In the current atmosphere of xenophobia, there will probably be noise about one of the Detroit 3 — a bailout-ee no less — being "lost" to the Chinese. But the old Chrysler stopped being a national treasure long ago. Its owners are Italians. Before them came Germans, unions and aliens from the planet Private Equity. And none of them stuck around long enough to forge a vision for the future.
Their legacy is a collection of long-in-the-tooth platforms, Fiats force-fed to indifferent dealers, a shabby safety record and an electrification strategy that amounts to a 12-volt socket in the dash. Plus some fine Jeeps, pickups and minivans.
So, yes, the Chinese deserve a chance, and not just because the bar has been set so low. It's because the Chinese may have what it takes to vault FCA forward after decades of stagnation: money and the vision to know what to do with it.
The Chinese have a unique window into the future of the auto industry because they will be the ones to shape it. As the U.S. becomes more preoccupied with "winning" than leading, China is stepping up, rallying its industries and the world to develop sustainable transportation solutions and fight climate change. By a quick show of hands, it can lead 1.5 billion people or more toward a zero-emission future.
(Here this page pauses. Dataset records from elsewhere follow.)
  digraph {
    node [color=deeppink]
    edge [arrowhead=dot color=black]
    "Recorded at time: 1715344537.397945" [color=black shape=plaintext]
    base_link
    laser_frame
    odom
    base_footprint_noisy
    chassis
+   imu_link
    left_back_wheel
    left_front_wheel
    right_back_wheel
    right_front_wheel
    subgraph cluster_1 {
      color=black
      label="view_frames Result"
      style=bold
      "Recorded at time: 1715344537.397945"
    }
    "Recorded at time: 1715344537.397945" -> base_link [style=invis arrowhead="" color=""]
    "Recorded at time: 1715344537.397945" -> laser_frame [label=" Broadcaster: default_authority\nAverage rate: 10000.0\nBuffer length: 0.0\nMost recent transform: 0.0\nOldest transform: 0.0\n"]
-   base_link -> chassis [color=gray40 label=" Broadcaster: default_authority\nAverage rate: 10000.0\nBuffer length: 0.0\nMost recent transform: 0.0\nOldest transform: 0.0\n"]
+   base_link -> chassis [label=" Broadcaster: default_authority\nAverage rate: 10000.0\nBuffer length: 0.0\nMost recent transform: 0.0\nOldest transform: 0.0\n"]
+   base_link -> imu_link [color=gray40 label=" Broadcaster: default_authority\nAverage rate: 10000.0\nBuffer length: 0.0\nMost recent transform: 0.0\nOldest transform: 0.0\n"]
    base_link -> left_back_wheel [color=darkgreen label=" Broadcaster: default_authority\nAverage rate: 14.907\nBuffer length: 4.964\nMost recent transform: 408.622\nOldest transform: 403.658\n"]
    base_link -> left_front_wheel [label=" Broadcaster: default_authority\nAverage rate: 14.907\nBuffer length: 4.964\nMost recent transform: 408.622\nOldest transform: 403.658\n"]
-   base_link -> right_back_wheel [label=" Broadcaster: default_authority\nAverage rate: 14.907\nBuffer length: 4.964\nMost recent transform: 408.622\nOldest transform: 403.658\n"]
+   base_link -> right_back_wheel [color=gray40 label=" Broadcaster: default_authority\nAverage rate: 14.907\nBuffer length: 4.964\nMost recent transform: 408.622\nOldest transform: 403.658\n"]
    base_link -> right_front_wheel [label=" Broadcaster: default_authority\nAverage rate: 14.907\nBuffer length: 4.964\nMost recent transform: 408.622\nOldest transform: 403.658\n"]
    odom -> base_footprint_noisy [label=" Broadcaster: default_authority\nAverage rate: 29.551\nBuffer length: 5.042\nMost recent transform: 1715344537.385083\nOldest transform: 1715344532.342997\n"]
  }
A clear test case is Volvo, rejuvenated and re-imagined under Chinese ownership. It committed to four-cylinder engines and then to an all-electrified fleet. It brought the first Chinese-made vehicle sold in the U.S., created a division dedicated to high-performance EVs and continues to advance autonomous technology. Under Geely, Volvo is winning and leading again.
What would FCA look like as a leader? We'd hardly recognize it. But the prospect is too tempting to dismiss.